There are other limitations to bee vectoring. Sometimes, the pollinators can spread harmful pathogens to their hives, and other times they may not be able to fly through extremely hot or rainy weather. Chemical agents also often work faster than their microbial counterparts. In many places, there’s also a lack of existing support for growers who may want to implement and troubleshoot bee vectoring technology.
“We have to produce [crops] cheaply and productively, and if we’re managing bumblebees, that’s not productive.”
“Bee vectoring is not a silver bullet and, as such, should be used as part of a more holistic pest management program,” said Les Shipp, a former greenhouse entomologist with Agriculture and Agri-Food Canada in an earlier interview.
However, there are companies scaling bee vectoring successfully. One such company is BVT, currently in the process of getting permits to operate under regulations in the U.S., Canada, Mexico, and European markets. It already has customers trying out bee entomovectoring with a proprietary powder mainly made of fungus. It’s been used on sunflowers, fruit, and even canola, another high-volume crop, and promises yield increases of at least 30 percent.

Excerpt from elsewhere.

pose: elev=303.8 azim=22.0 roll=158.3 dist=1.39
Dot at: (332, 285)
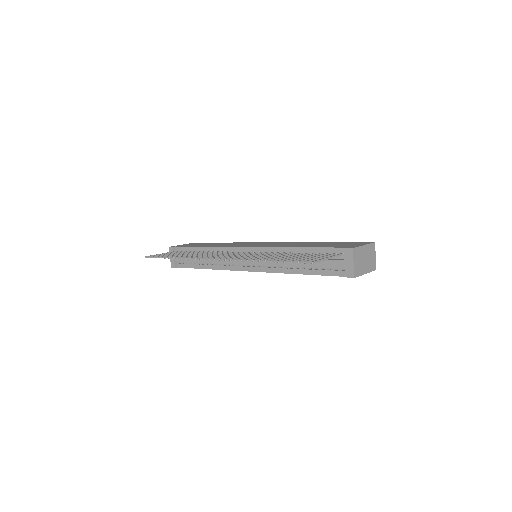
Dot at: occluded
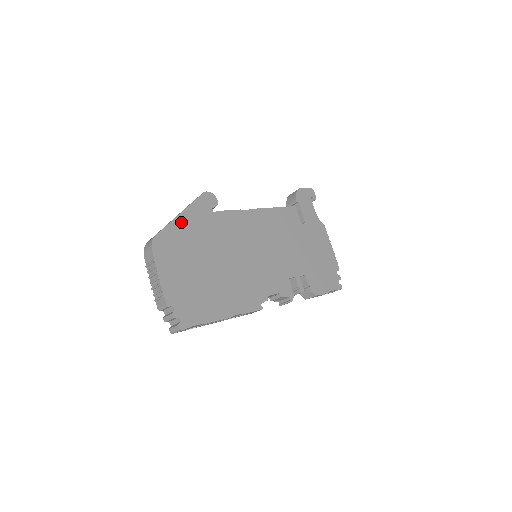
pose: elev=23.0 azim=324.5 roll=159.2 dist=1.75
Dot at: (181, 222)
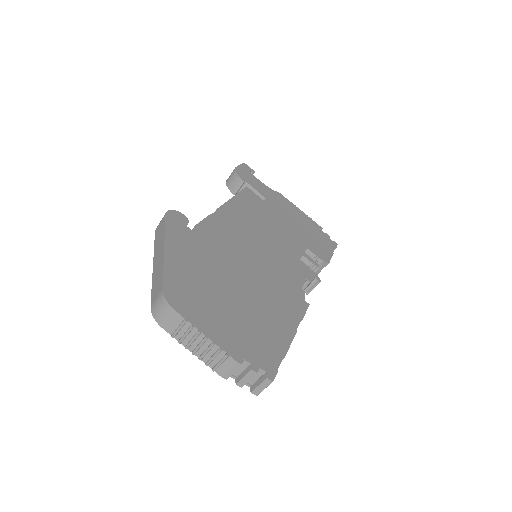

“It’s our job as farmers to distinguish ourselves and be different, to do something bigger, better, or more efficient than the next guy, so it’s a competition out here,” said Winn Morgan, co-founder of Major League Blueberries farm in Nicholls, Georgia, in an interview with BVT in 2021, adding that bee vectoring helped his operation switch to organic. “This technology using bees as a vector … it changed the way we farm here.”
“If you have a normal rate of 50 percent pollination success we’re having more like 65, 68 percent on most of our varieties here, and it’s throwing out a bigger crop,” Morgan said.
There is still lots of work to be done to determine just how widespread entomovectoring could become in helping solve pest management and pollination challenges. But, ask one of its many staunch proponents — they’ll argue that involving pollinators in our food systems in this new way could help us rise to the challenge of meeting global food demand.